Illinois school plan includes private scholarship tax credit
SPRINGFIELD, Ill. (AP) — The top Republicans in the Illinois Legislature said they expect the House to vote Monday on a school-funding overhaul they say will increase money for every district and provide $75 million in tax credits for people who donate to private school scholarships.
Republican and Democratic leaders have had days of closed-door meetings aimed at negotiating a bipartisan deal that would send state funds to more than 800 public school districts for the first time this school year.
GOP Rep. Jim Durkin said the agreement leaders put finishing touches on Monday morning includes some items lawmakers in each party won’t like, but that “on balance it’s a good bill for children in Illinois” and “we’ve got to get the job done.”
Democratic leaders have declined to comment. But some of Illinois’ largest teacher unions have already lined up against the measure, saying Republican Gov. Bruce Rauner is using students “as leverage for private school tax credits.”
“Taxpayer dollars should be invested in our public school classrooms, plain and simple,” Illinois Federation of Teachers President Dan Montgomery said. “The governor’s proposal gives the wealthy another break while robbing our public schools of students and dollars.”
The legislation filed Monday provides a tax credit worth 75 percent of a taxpayer’s annual contributions to a scholarship fund, with a maximum credit of $1 million annually. The money may be donated to a specific school or “subset” of schools, but not to a specific student.
Students receiving the scholarships must have a total household income of less than 300 percent of the federal poverty level, or $73,800 annually for a family of four. Religious leaders, including Cardinal Blase Cupich of the Archdiocese of Chicago, have lobbied for the credit.
Public schools won’t get state money until there’s a new funding formula because the budget lawmakers approved last month requires it. There’s wide agreement the current 20-year-old formula is unfair, but Republicans and Democrats have disagreed on how to change it.
Earlier this year Democrats approved legislation that provided money to the state’s neediest districts first, and that provided additional funding to districts that serve larger numbers of students in poverty or who are English-language learners. Democrats said it closed huge disparities in per-student funding between wealthy and poor districts.

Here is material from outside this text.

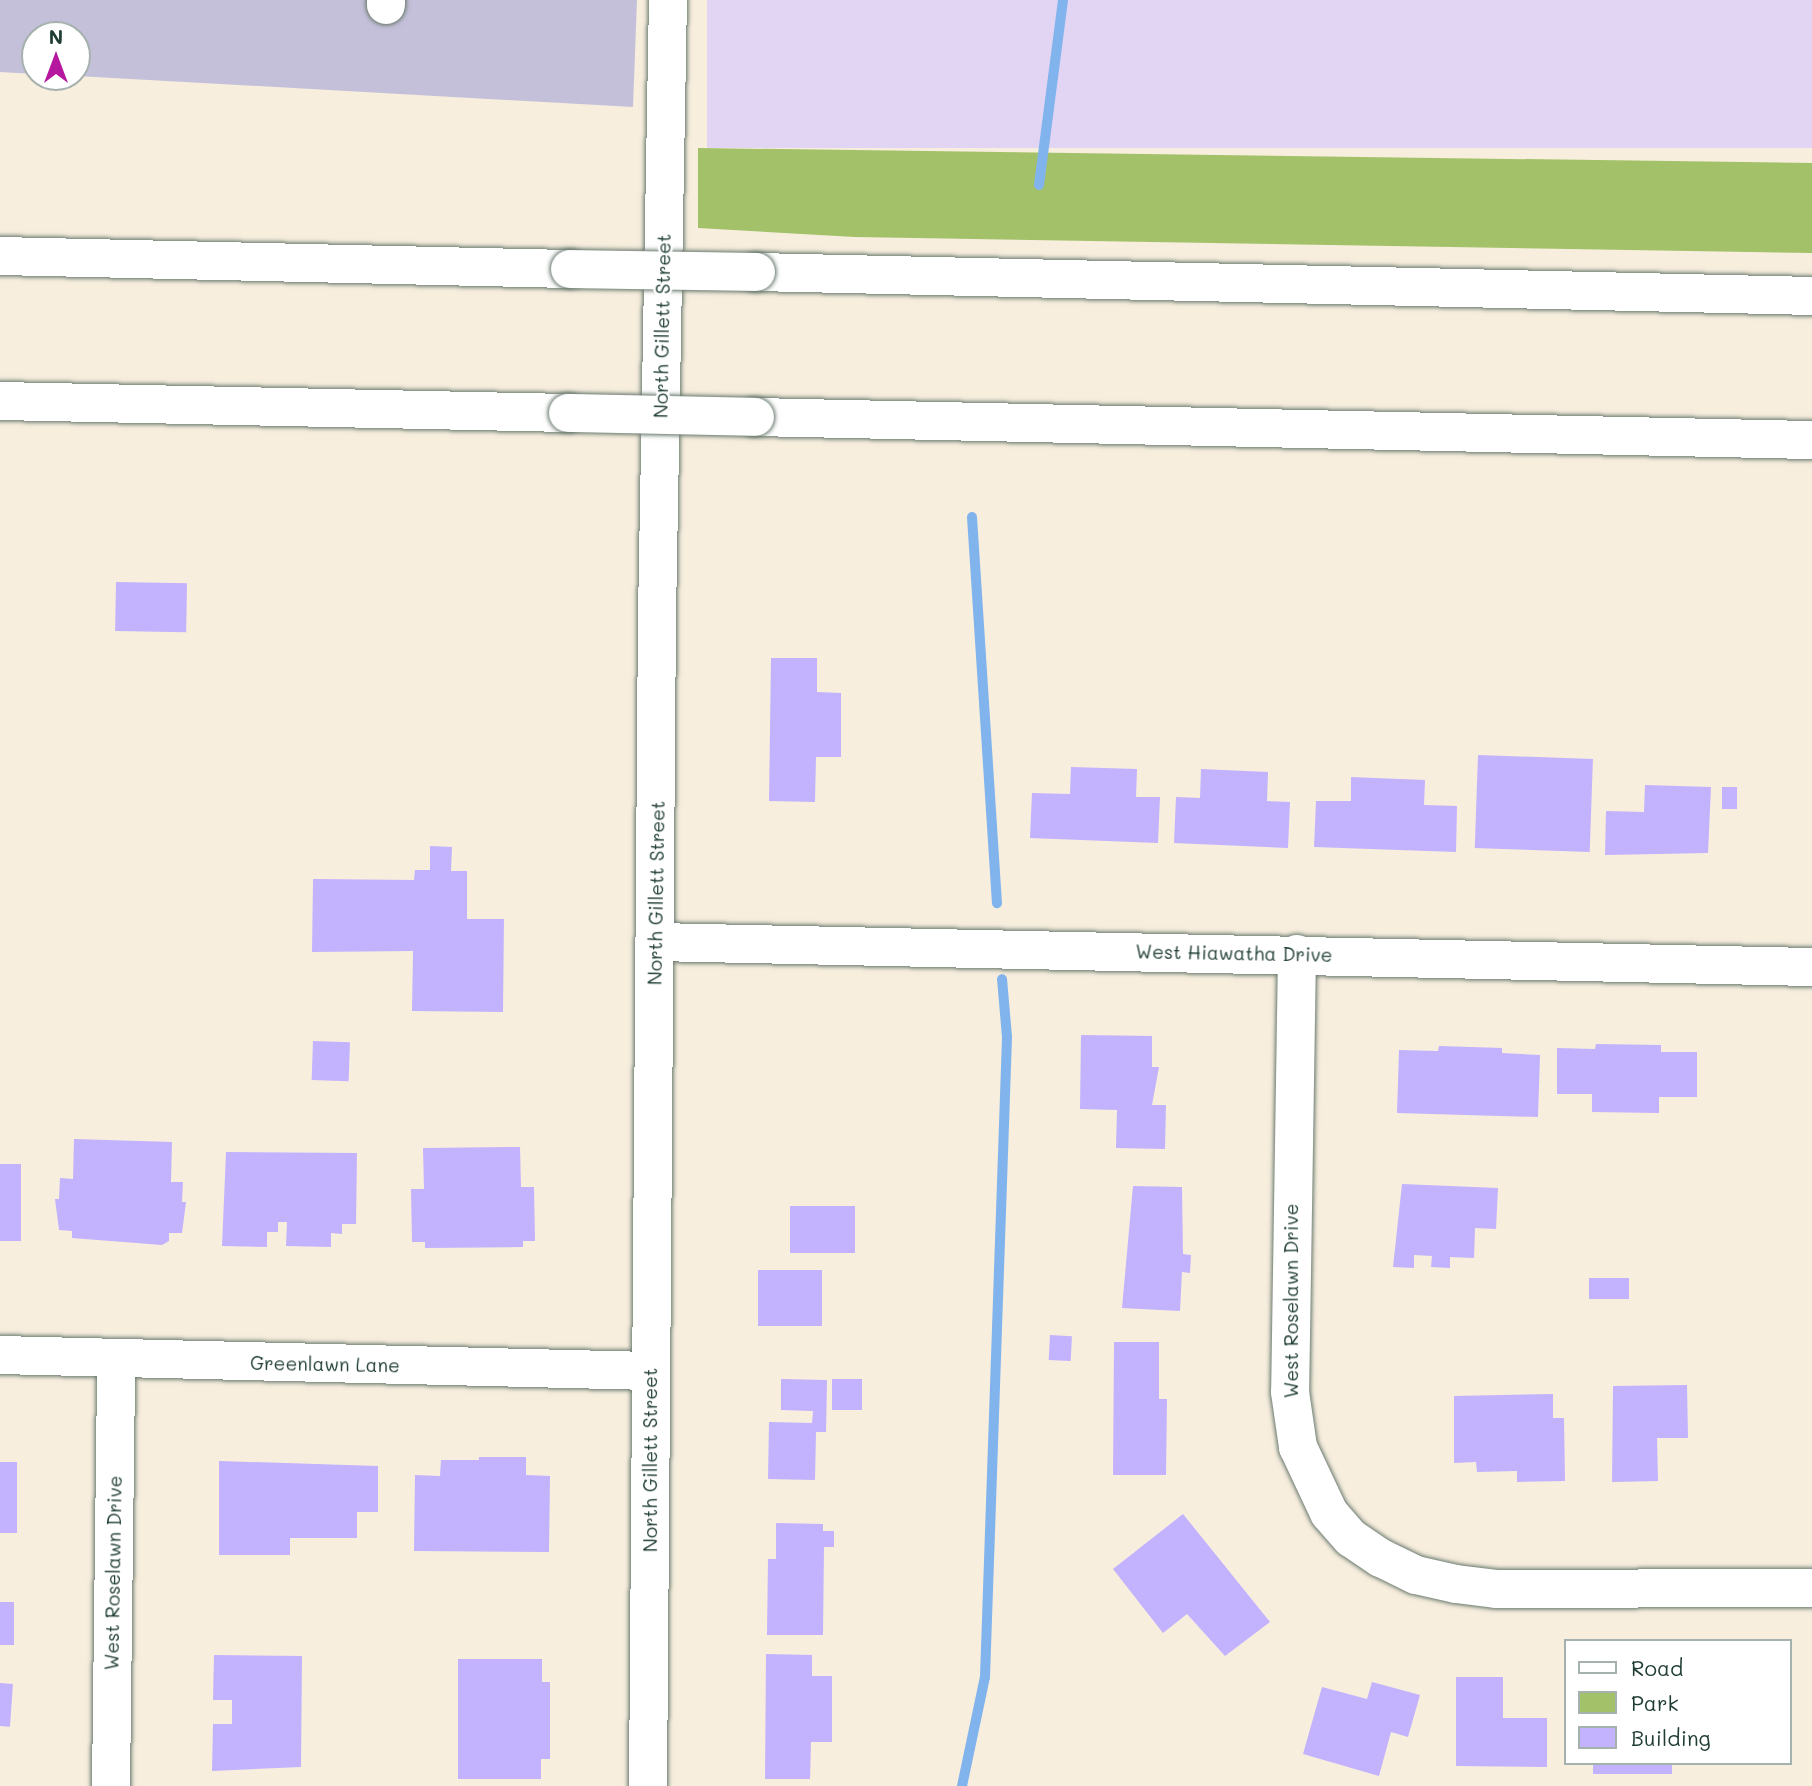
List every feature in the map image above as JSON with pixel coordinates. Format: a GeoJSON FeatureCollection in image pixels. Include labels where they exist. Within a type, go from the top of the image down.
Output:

But Rauner used his veto authority to make changes to the legislation, saying it provided too much money to financially strapped Chicago Public Schools.
The Illinois Senate voted to override Rauner’s changes, with one Republican joining majority Democrats. The House put off a vote because of leaders’ negotiations on a fresh deal. An override requires a three-fifths majority. The House would need Republican support to succeed.
House Speaker Michael Madigan, a Chicago Democrat, has said that if they couldn’t reach a bipartisan agreement his chamber would hold an override vote on the original school funding bill. The deadline for the House to act on that legislation is Tuesday.
Rauner — a longtime supporter of private school voucher and other “school choice” programs — has given mixed signals about the latest deal. He initially praised leaders’ efforts but also said the agreement still contains too much money for Chicago Public Schools.
In the meantime, over 800 school districts are in limbo. While districts are opening on time, many say they won’t be able to last long without state funding.